● **WRITTEN EXERCISE**:
Write the next part of the text below on Arctic sea ice and the Atlantic Multidecadal Oscillation, beginning after its final sentence.
::: TEXT PASSAGE :::
1:05 PM (Wednesday) | *Arctic sea ice has shown resiliency in recent years*

Paul Dorian

While still at below-normal levels, Arctic sea ice extent is higher now than it has been during 13 of the last 15 years for this time of year with the only exceptions being 2009 and 2008; map courtesy National Snow and Ice Data Center

Overview

Sea ice covers about 7% of the Earth’s surface and about 12% of the world’s oceans and forms mainly in the Earth’s polar regions.  Specifically, much of the world’s sea ice is found within the Arctic ice pack of the Arctic Ocean in the Northern Hemisphere and the Antarctic ice pack of the Southern Ocean in the Southern Hemisphere.  While the Antarctic sea ice extent is currently running at levels very close-to-normal, the Arctic sea ice extent is below-normal and has been running generally at below-normal levels since the middle 1990’s at which time there was a long-term phase shift from cold-to-warm in the North Atlantic Ocean sea surface temperature pattern.  In recent years, however, the Arctic sea ice has actually shown great resiliency and is currently at higher levels for this time of year when compared to all but two years going back to 2005. 

Atlantic Multidecadal Oscillation (AMO) monthly index values from 1960 to 2019 with negative (cold) sea surface temperature phases shown in blue and positive (warm) phases shown in red. A long-term phase shift from cold-to-warm took place in the middle 1990’s and Arctic sea ice extent flipped at that time from consistently above-normal levels to below-normal; AMO index data courtesy daculaweather.com

Atlantic Multidecadal Oscillation (AMO)

The Atlantic Multidecadal Oscillation (AMO) is a climate cycle that affects the sea surface temperature pattern of the North Atlantic Ocean on multidecadal timescales.  The northern Atlantic Ocean switched sea surface temperature phases from cold-to-warm back in the middle 1990’s and this shift was directly correlated with the flipping of Arctic sea ice extent from above-normal levels at that time to generally below-normal thereafter until present.  The sea surface temperature phase in the northern Atlantic Ocean is tracked by meteorologists with the Atlantic Multidecadal Oscillation (AMO) index and it has generally been in a positive (warm) phase since the middle 1990’s.  In those initial years after the AMO phase shift, the Arctic sea ice extent dropped rather steadily.  Over the past several years, however, the Arctic sea ice extent has stabilized with much more of a sideways trend as compared with the clear downward trend of the late 1990’s and early 2000’s.
::: SUPPLIED RECORDS :::
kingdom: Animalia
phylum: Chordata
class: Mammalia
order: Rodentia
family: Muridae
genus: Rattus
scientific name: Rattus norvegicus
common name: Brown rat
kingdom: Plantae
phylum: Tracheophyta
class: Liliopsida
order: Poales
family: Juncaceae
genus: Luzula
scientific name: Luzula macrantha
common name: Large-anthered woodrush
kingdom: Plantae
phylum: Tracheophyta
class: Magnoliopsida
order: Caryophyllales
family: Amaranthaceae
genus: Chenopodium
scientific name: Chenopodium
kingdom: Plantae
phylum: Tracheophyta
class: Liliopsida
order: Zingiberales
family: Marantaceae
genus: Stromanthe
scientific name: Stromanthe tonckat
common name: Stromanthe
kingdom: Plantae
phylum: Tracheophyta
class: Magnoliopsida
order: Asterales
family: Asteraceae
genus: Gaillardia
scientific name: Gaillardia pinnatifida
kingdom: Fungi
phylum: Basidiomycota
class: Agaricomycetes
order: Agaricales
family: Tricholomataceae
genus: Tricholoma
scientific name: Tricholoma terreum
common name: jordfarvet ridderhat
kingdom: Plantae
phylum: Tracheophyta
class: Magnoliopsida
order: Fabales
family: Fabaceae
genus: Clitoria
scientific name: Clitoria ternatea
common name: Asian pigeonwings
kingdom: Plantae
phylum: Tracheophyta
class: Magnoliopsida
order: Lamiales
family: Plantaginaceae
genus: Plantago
:::
● **RESPONSE TO THIS TASK**:
Arctic sea ice extent (solid blue line in circled region) is currently below the 1981-2010 median (solid gray line) for this time of year, but it has been quite resilient in recent years and is now within the interdecile range (light shade of gray) and above the record minimum year of 2012 (red dashed line); map courtesy National Snow and Ice Data Center

Polar vortex

This winter season has been rather favorable for the build-up of ice in the Arctic region with sustained cold and sea ice extent actually currently exceeds all but two years (2008, 2009) going back to 2005 at this stage of the winter season. This winter season has been somewhat typical for the Arctic region with overall temperatures for December and January not far from normal.  Part of this can be attributed to the fact that the polar vortex has been stationed over the polar region more often than not this winter season. A polar vortex is a low-pressure system of cold polar air - a normal weather phenomenon - but in some recent winter seasons such as 2013-2014, this feature was occasionally displaced to lower latitudes or even broken up into multiple pieces.  The result of this change to the more typical positioning and/or magnitude of the polar vortex in the winter of 2013-2014 was for abnormally cold air to frequently push into North America and, often times in that particular winter, there was less sustained harsh cold for the Arctic region compared to normal.  Temperature anomalies for December and January of this winter season of 2019-2020 show overall fairly close-to-normal temperatures over the Arctic region with pockets of above-normal (e.g., near the North Pole) and below-normal (e.g., Alaska, Greenland) whereas the winter season of 2013-2014 featured generally above-normal temperatures throughout the polar region.  One thing to note is that even above-normal temperatures during the Arctic winter season will be well below the freezing mark allowing for some buildup of ice in the region.  The Arctic sea ice extent will typically reach a yearly peak during the latter part of their winter season which ends in late March.

Temperature anomalies are shown for the Arctic region for the December/January time periods from this winter season of 2019-2020 (left) and 2013-2014 (right). Overall temperatures were relatively close-to-normal this past December and January (white represents normal), but averaged above-normal (yellow, green, red) during the same two months in the winter of 2013-2014 when the polar vortex was occasionally displaced to lower latitudes or broken up into multiple pieces. Maps courtesy NOAA/NCEP, NCAR reanalysis

Sideways trend in Arctic sea ice volume since 2010

In addition to sea ice extent, an important climate indicator to monitor is sea ice volume as it depends on both ice thickness and extent. Arctic sea ice volume cannot currently be observed on a continuous basis as observations from satellites, submarines and field measurements are all limited in space and time. As a result, one of the best ways to estimate sea ice volume is through the usage of numerical models which utilize all available observations.

Arctic sea ice volume from the University of Washington’s PIOMAS numerical model which is updated on a monthly basis (details on the PIOMAS model are available here)

One such computer model from the University of Washington is called the Pan-Arctic Ice Ocean Modeling and Assimilation System (PIOMAS, Zhang and Rothrock, 2003) and it is showing a sideways trend in Arctic sea ice volume since around 2010 which followed a downward trend since the AMO phase shift in the middle 1990’s.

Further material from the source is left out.